Note that a reference-count based solution doesn't work within one module, since references between functions are by name, not by value -- two mutually recursive functions can still both have a reference count of one, since they do a name lookup for each other.

C1 is an attempt to provide a way for a module to define globals that are deleted before anything else in the module. Since imported module or function names generally don't begin with an underscore, this means that such objects can be guaranteed that any imported modules or functions still exist when they are deleted -- provided, of course, that the only reference to them is in the module. (This step is already implemented in 1.5 as released.)

C2 deletes the remaining objects but leaves the "internal global variable" __builtins__ alone -- this prevents the problem that the 1.5 release has where e.g. using "None" in a destructor raises a NameError!

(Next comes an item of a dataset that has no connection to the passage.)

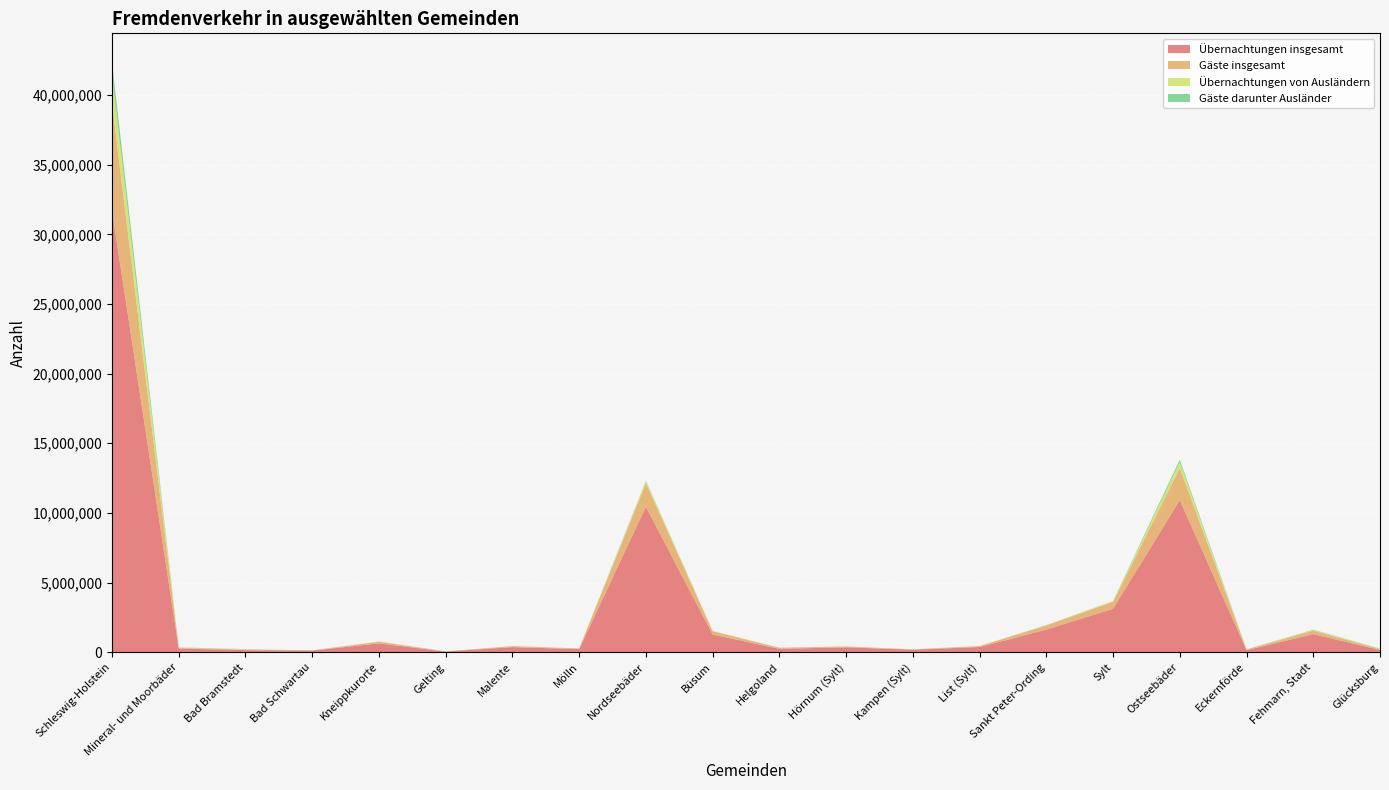

Reading left to right, what are all the values shown in this chart?

Übernachtungen insgesamt: Schleswig-Holstein=31686602	Mineral- und Moorbäder=261321	Bad Bramstedt=146754	Bad Schwartau=114567	Kneippkurorte=630199	Gelting=48890	Malente=361159	Mölln=220150	Nordseebäder=10439547	Büsum=1268158	Helgoland=239710	Hörnum (Sylt)=348431	Kampen (Sylt)=174754	List (Sylt)=372302	Sankt Peter-Ording=1617211	Sylt=3113925	Ostseebäder=10916502	Eckernförde=143132	Fehmarn, Stadt=1295101	Glücksburg=161295
Gäste insgesamt: Schleswig-Holstein=7737041	Mineral- und Moorbäder=52591	Bad Bramstedt=39470	Bad Schwartau=13121	Kneippkurorte=116392	Gelting=7188	Malente=65824	Mölln=43380	Nordseebäder=1686102	Büsum=236699	Helgoland=75423	Hörnum (Sylt)=53707	Kampen (Sylt)=26679	List (Sylt)=59545	Sankt Peter-Ording=306657	Sylt=497406	Ostseebäder=2293323	Eckernförde=51111	Fehmarn, Stadt=246864	Glücksburg=55592
Übernachtungen von Ausländern: Schleswig-Holstein=1991962	Mineral- und Moorbäder=21253	Bad Bramstedt=19621	Bad Schwartau=1632	Kneippkurorte=16971	Gelting=906	Malente=10770	Mölln=5295	Nordseebäder=158869	Büsum=14689	Helgoland=6551	Hörnum (Sylt)=13946	Kampen (Sylt)=4655	List (Sylt)=12011	Sankt Peter-Ording=14967	Sylt=55170	Ostseebäder=438501	Eckernförde=7947	Fehmarn, Stadt=41623	Glücksburg=30441
Gäste darunter Ausländer: Schleswig-Holstein=896768	Mineral- und Moorbäder=12988	Bad Bramstedt=12266	Bad Schwartau=722	Kneippkurorte=7000	Gelting=139	Malente=4307	Mölln=2554	Nordseebäder=35613	Büsum=5423	Helgoland=2399	Hörnum (Sylt)=2256	Kampen (Sylt)=870	List (Sylt)=2656	Sankt Peter-Ording=4044	Sylt=11506	Ostseebäder=172164	Eckernförde=3902	Fehmarn, Stadt=29186	Glücksburg=15946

C3 removes the reference to the module from the modules table in a way that makes a later import of the same module fail. (It is possible for user code to delete this entry and still start a completely new import -- but if they are that clever they deserve what they get.)

Problems and Questions

P1. When all uses of a module M have the form ``from M import ...'', the module M will have a reference count of 1. So it will be deleted in step M1. This renders all but the most trivial functions defined in the module (which are presumably still referenced by other modules) useless, since the imported modules and functions that they might need are all deleted from their globals. A simple remedy of course is not to use ``from M import ...'', but this sounds like it might become a FAQ... The problem is that I don't know of a better way -- because of the circular references between functions and their module's __dict__, I can't use the reference count of the __dict__ in step M1. I think it is acceptable -- this behaviour also existed in 1.4 and earlier versions. (It has been suggested to add a reference named e.g. ".module" in the importing module, to indicate the dependency and prevent this problem; while this may do the job nicely, I'm reluctant to implement it because it may confuse introspective tools.)